1.2.5.Hubungan Jumlah Sel dengan Total AsamGrafik hasil pengamatan hubungan antara jumlah sel dengan total asam dapat dilihat pada Grafik 5.

Grafik 5. Hubungan Jumlah Sel dengan Total Asam

Berdasarkan Grafik 5 dapat dilihat hubungan antara jumlah sel mikroorganisme dengan total asam. Jumlah sel mikroorganisme tidak mempengaruhi total asam dikarenakan total asam tidak meningkat apabila jumlah selnya meningkat. Sebaliknya, justru total asam yang diperoleh akan menurun dari hari ke hari maupun konstan hasilnya. Hal ini dapat dilihat pada Grafik 5, dimana pola yang dihasilnya tegak lurus dan menurun. Pada grafik tidak menunjukkan adanya peningkatan total asam walaupun jumlah selnya meningkat.

2. PEMBAHASAN

Hidayat et al., (2006) mengatakan bahwa proses fermentasi merupakan suatu proses metabolisme suatu mikroorganisme untuk mendapatkan energi dengan cara mengubah komponen gula menjadi glukosa dan fruktosa. Fardiaz (1992) menambahkan bahwa dalam proses fermentasi pada bahan pangan, pertumbuhan mikroorganisme justru didukung supaya dapat mengubah komponen-komponen atau senyawa-senyawa yang terdapat dalam bahan pangan tersebut agar menjadi suatu produk yang diinginkan. Definisi fermentasi menurut Bailey & Ollis (1987) adalah perubahan struktur kimia dari suatu bahan organik dengan cara memanfaatkan agen-agen biologis misalnya enzim sebagai biokatalis dan melibatkan mikroorganisme yang menghasilkan enzim tersebut. Oleh karena itu, tujuan fermentasi itu sendiri menurut Fellows (1990) adalah untuk mengubah tekstur produk akhir, sebagai pengawet yang dapat memperpanjang umur simpan bahan pangan, serta dapat memberikan flavor atau aroma khas pada produk. Sedangkan faktor-faktor yang dapat mempengaruhi hasil fermentasi menurut Winarno et al. (1980) antara lain jenis bahan pangan yang digunakan untuk proses fermentasi (substrat), jenis dan jumlah mikroorganisme yang digunakan, serta proses metabolisme mikroorganisme tersebut.

Pada praktikum ini fermentasi yang dilakukan menggunakan sari buah apel malang untuk menghasilkan cider. Ranganna (1978) menjelaskan bahwa cider adalah minuman yang dihasilkan dari fermentasi sari buah atau bahan lainnya yang mengandung pati, baik dengan penambahan gula maupun tanpa penambahan gula.
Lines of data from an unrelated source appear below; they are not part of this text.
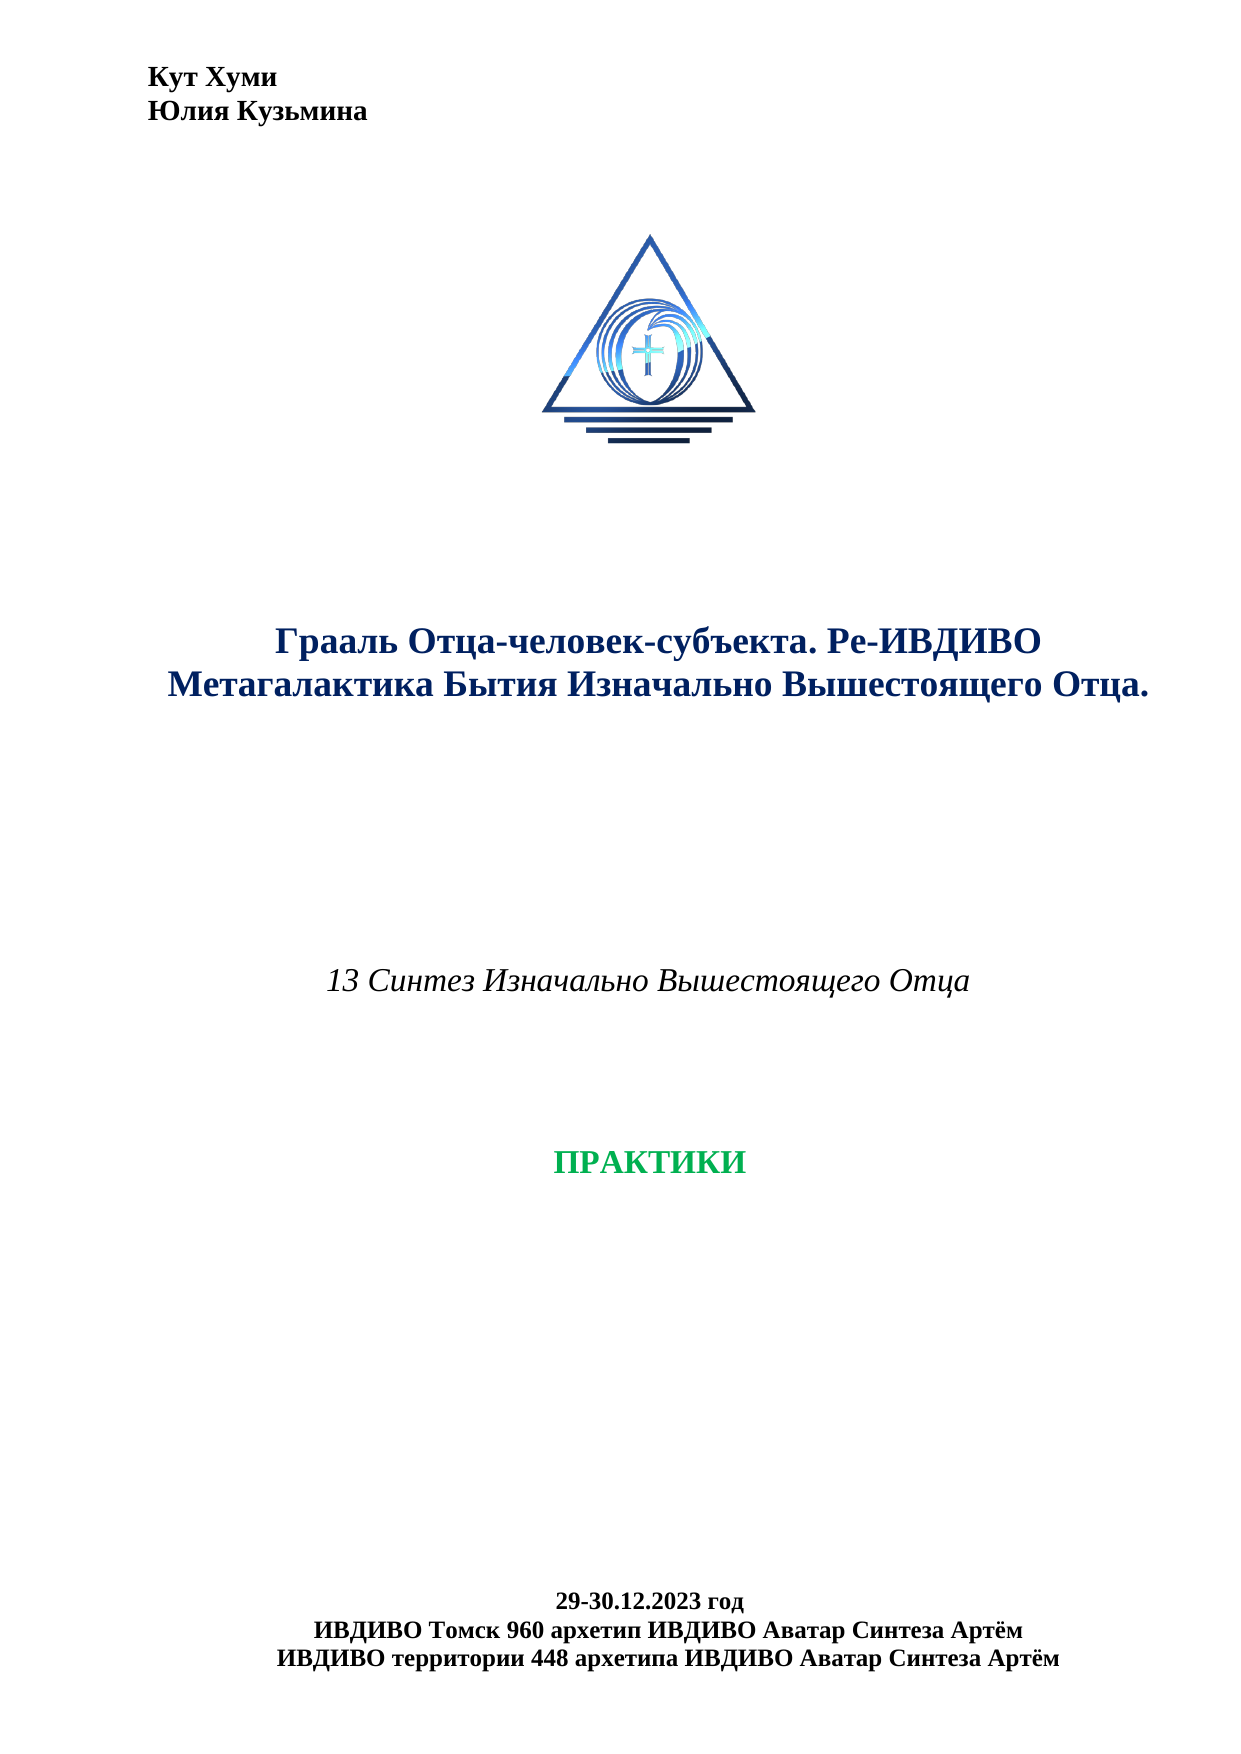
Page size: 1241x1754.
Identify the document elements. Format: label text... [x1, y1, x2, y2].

text ИВДИВО территории 448 архетипа ИВДИВО Аватар Синтеза Артём [185, 1643, 1152, 1672]
text Грааль Отца-человек-субъекта. Ре-ИВДИВО Метагалактика Бытия Изначально Вышестоящего Отца. [148, 618, 1169, 704]
text 13 Синтез Изначально Вышестоящего Отца [148, 961, 1152, 999]
picture [539, 231, 760, 446]
text Юлия Кузьмина [148, 93, 1152, 126]
text 29-30.12.2023 год [148, 1586, 1152, 1615]
text ИВДИВО Томск 960 архетип ИВДИВО Аватар Синтеза Артём [185, 1615, 1152, 1643]
text Кут Хуми [148, 59, 1152, 93]
text ПРАКТИКИ [148, 1143, 1152, 1181]
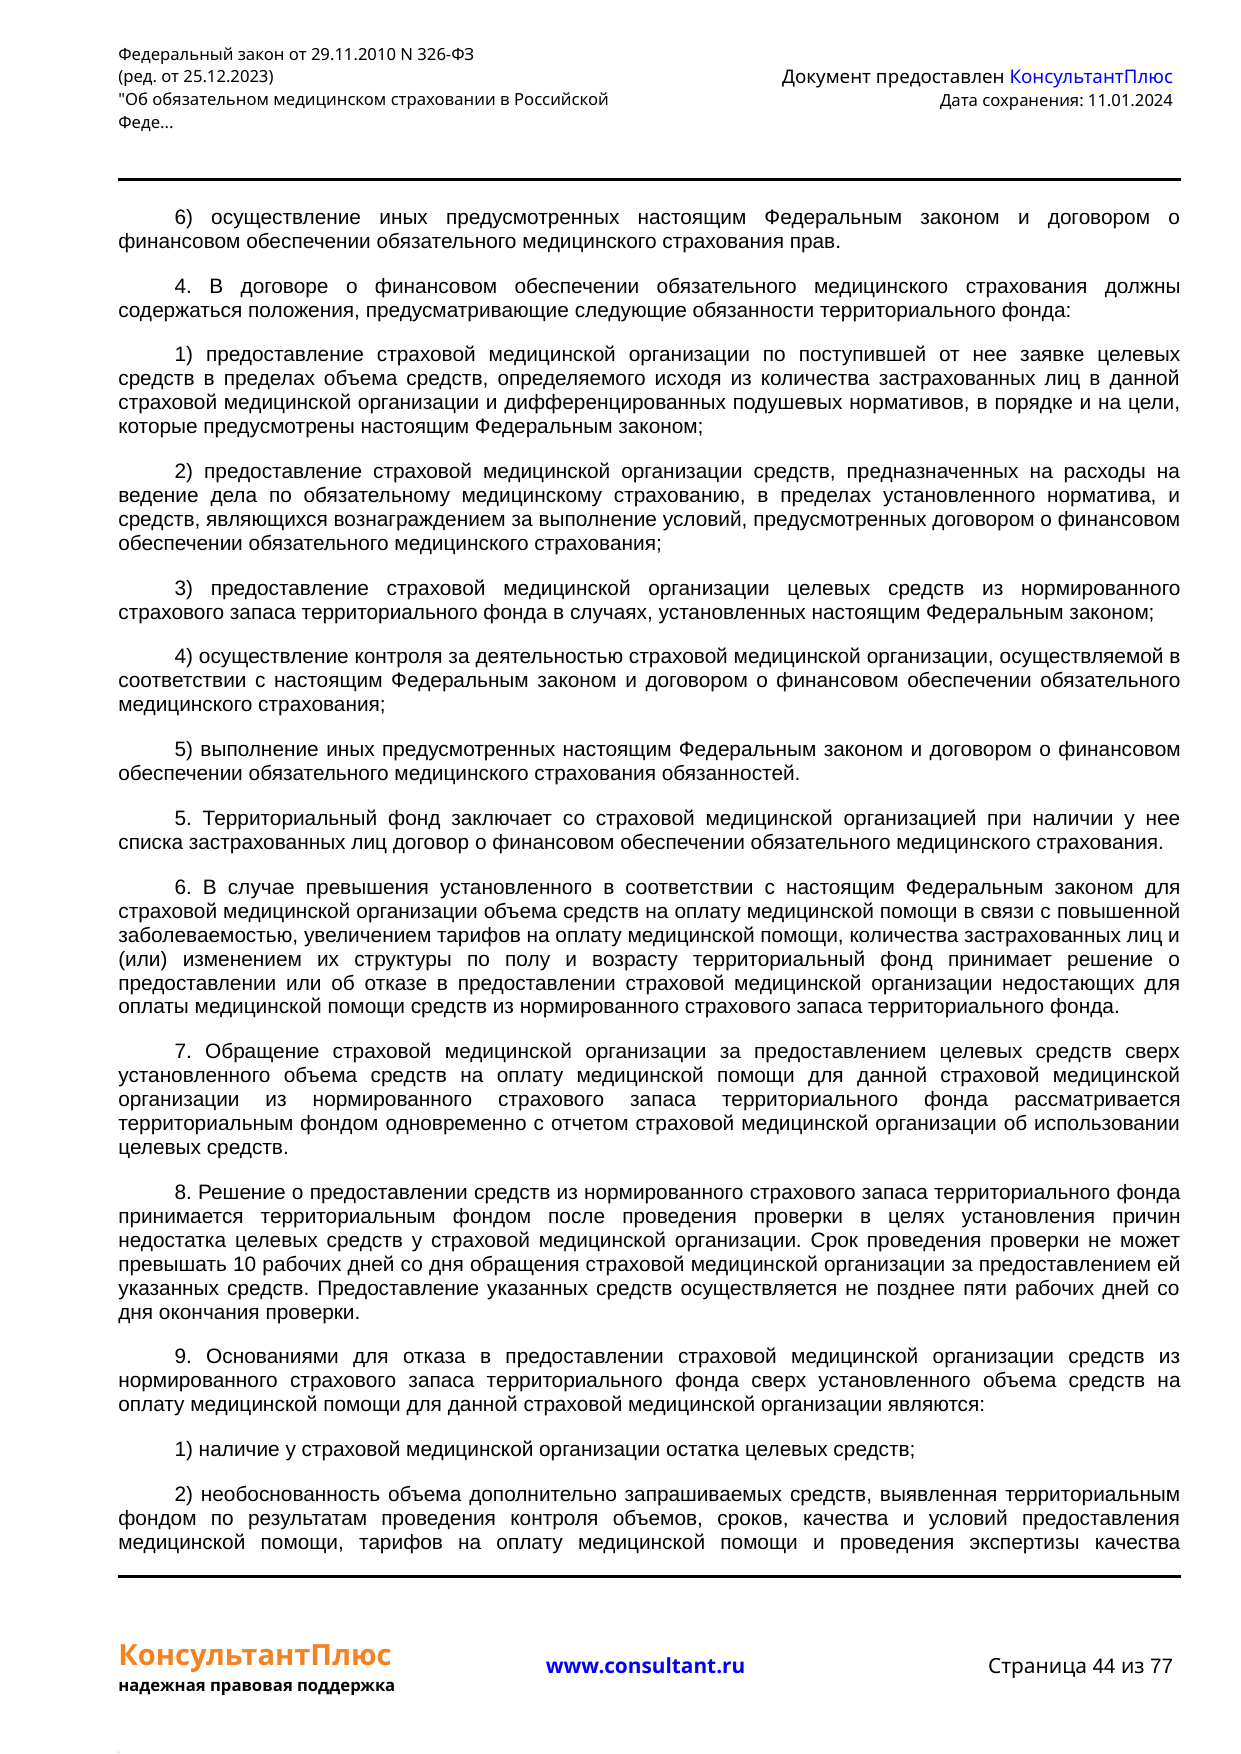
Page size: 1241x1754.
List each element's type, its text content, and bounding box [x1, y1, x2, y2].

text 9. Основаниями для отказа в предоставлении страховой медицинской организации средств из нормированного страхового запаса территориального фонда сверх установленного объема средств на оплату медицинской помощи для данной страховой медицинской организации являются: [118, 1344, 1181, 1416]
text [118, 1482, 1181, 1554]
text 3) предоставление страховой медицинской организации целевых средств из нормированного страхового запаса территориального фонда в случаях, установленных настоящим Федеральным законом; [118, 576, 1181, 623]
text 5) выполнение иных предусмотренных настоящим Федеральным законом и договором о финансовом обеспечении обязательного медицинского страхования обязанностей. [118, 737, 1181, 785]
text 2) предоставление страховой медицинской организации средств, предназначенных на расходы на ведение дела по обязательному медицинскому страхованию, в пределах установленного норматива, и средств, являющихся вознаграждением за выполнение условий, предусмотренных договором о финансовом обеспечении обязательного медицинского страхования; [118, 459, 1181, 555]
text 7. Обращение страховой медицинской организации за предоставлением целевых средств сверх установленного объема средств на оплату медицинской помощи для данной страховой медицинской организации из нормированного страхового запаса территориального фонда рассматривается территориальным фондом одновременно с отчетом страховой медицинской организации об использовании целевых средств. [118, 1039, 1181, 1159]
text 5. Территориальный фонд заключает со страховой медицинской организацией при наличии у нее списка застрахованных лиц договор о финансовом обеспечении обязательного медицинского страхования. [118, 806, 1181, 854]
text 8. Решение о предоставлении средств из нормированного страхового запаса территориального фонда принимается территориальным фондом после проведения проверки в целях установления причин недостатка целевых средств у страховой медицинской организации. Срок проведения проверки не может превышать 10 рабочих дней со дня обращения страховой медицинской организации за предоставлением ей указанных средств. Предоставление указанных средств осуществляется не позднее пяти рабочих дней со дня окончания проверки. [118, 1180, 1181, 1323]
text 4) осуществление контроля за деятельностью страховой медицинской организации, осуществляемой в соответствии с настоящим Федеральным законом и договором о финансовом обеспечении обязательного медицинского страхования; [118, 644, 1181, 716]
text 1) предоставление страховой медицинской организации по поступившей от нее заявке целевых средств в пределах объема средств, определяемого исходя из количества застрахованных лиц в данной страховой медицинской организации и дифференцированных подушевых нормативов, в порядке и на цели, которые предусмотрены настоящим Федеральным законом; [118, 342, 1181, 438]
text 6. В случае превышения установленного в соответствии с настоящим Федеральным законом для страховой медицинской организации объема средств на оплату медицинской помощи в связи с повышенной заболеваемостью, увеличением тарифов на оплату медицинской помощи, количества застрахованных лиц и (или) изменением их структуры по полу и возрасту территориальный фонд принимает решение о предоставлении или об отказе в предоставлении страховой медицинской организации недостающих для оплаты медицинской помощи средств из нормированного страхового запаса территориального фонда. [118, 874, 1181, 1018]
text 6) осуществление иных предусмотренных настоящим Федеральным законом и договором о финансовом обеспечении обязательного медицинского страхования прав. [118, 205, 1181, 253]
text 1) наличие у страховой медицинской организации остатка целевых средств; [118, 1437, 1181, 1461]
text 4. В договоре о финансовом обеспечении обязательного медицинского страхования должны содержаться положения, предусматривающие следующие обязанности территориального фонда: [118, 273, 1181, 321]
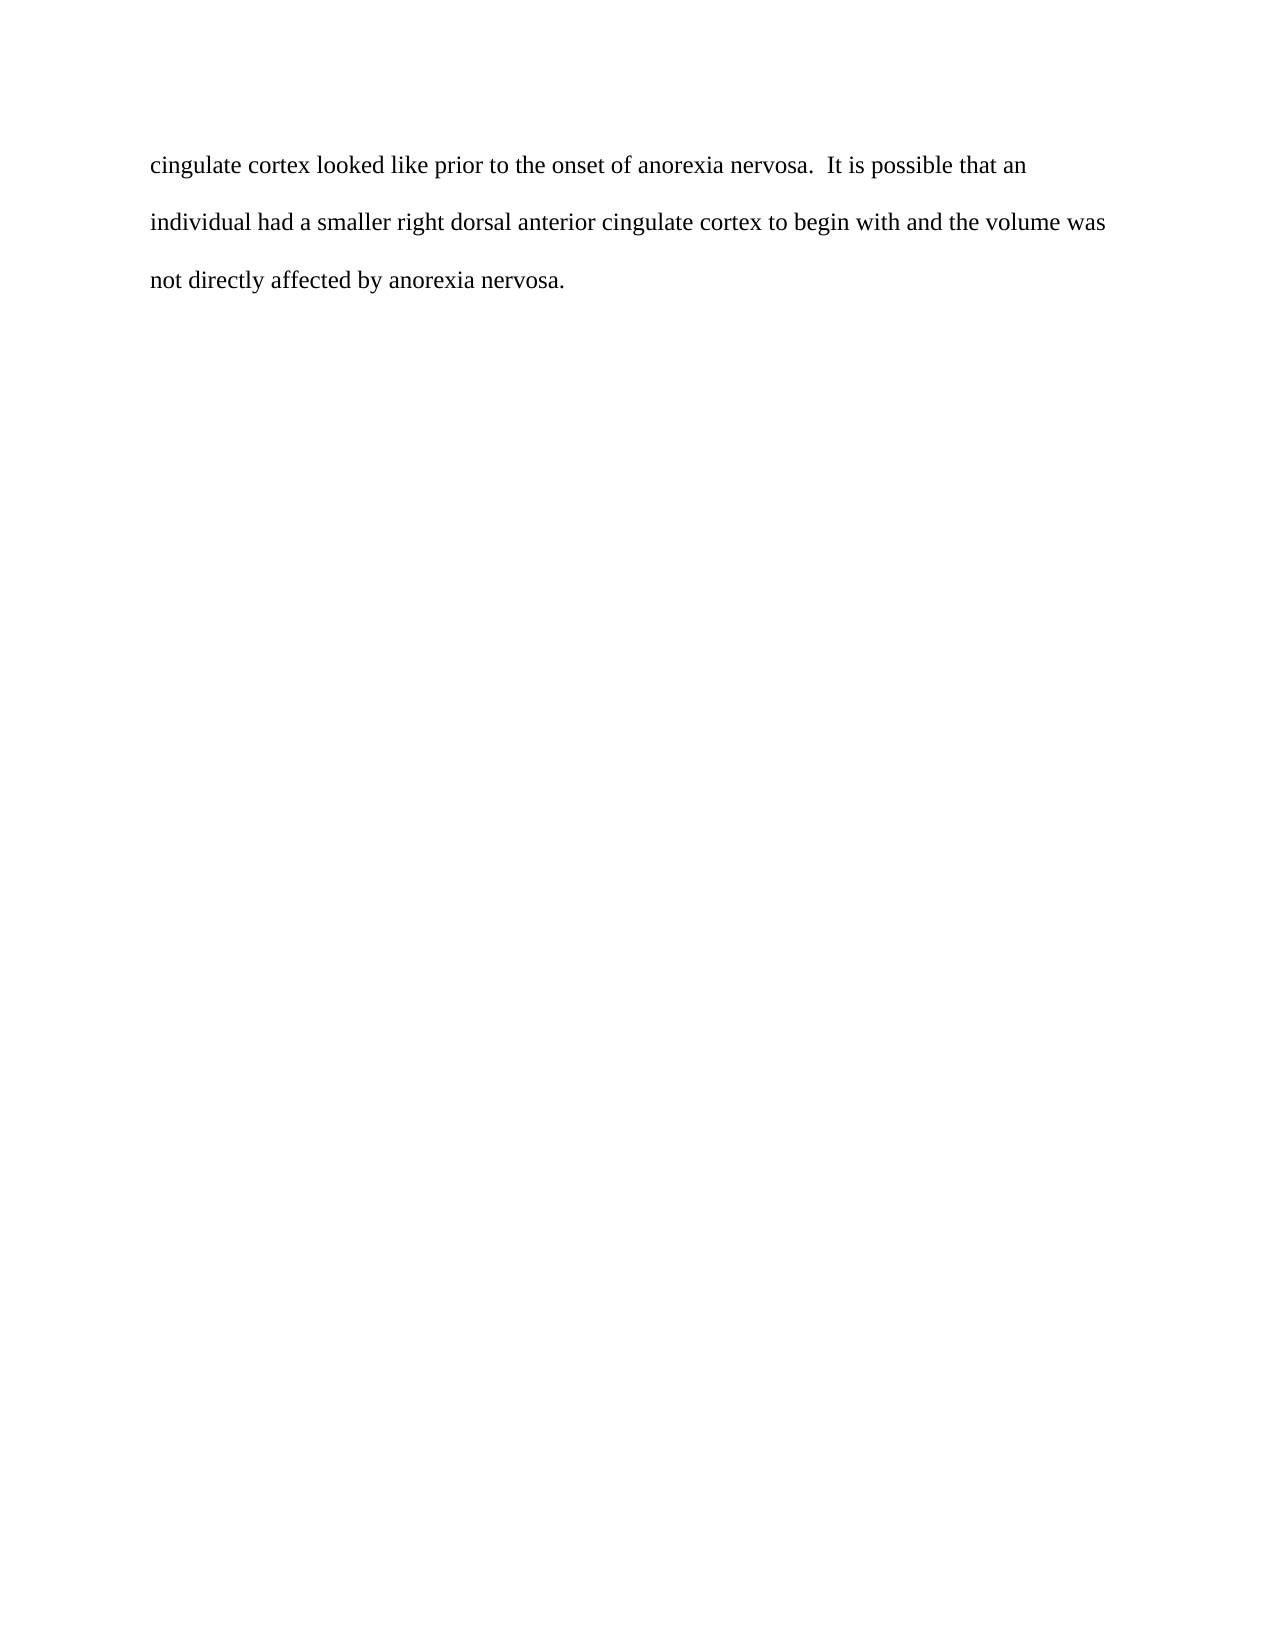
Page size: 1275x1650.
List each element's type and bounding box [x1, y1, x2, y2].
Buah atau bahan pangan yang digunakan harus memiliki kandungan alkohol yang tidak begitu tinggi. Proses fermentasi ini dilakukan oleh sel yeast atau sering disebut dengan khamir. Langkah-langkah proses pembuatan cider apel pada praktikum ini yaitu mula-mula apel malang dihancurkan dengan menggunakan juicer. Tujuan dilakukannya proses ini adalah untuk memperoleh sari apel yang akan digunakan untuk pembuatan cider. Proses penghancuran tersebut sudah sesuai dengan teori yang diungkapkan oleh Ikhsan (1997) bahwa proses penghancuran dilakukan dengan tujuan untuk mengeluarkan gula yang terkandung dalam buah apel. Setelah proses penghancuran, apel yang sudah dihancurkan tersebut disaring dengan menggunakan kain saring untuk diperoleh 1,5 liter sari buah apel. Proses penyaringan dapat dilihat pada Gambar 1.

Gambar 1. Proses penyaringan sari apel

Setelah itu, masing-masing kelompok mendapat 250 ml sari apel dan dimasukkan ke dalam botol masing-masing. Botol yang digunakan ditutup dengan plastik dan diberi karet.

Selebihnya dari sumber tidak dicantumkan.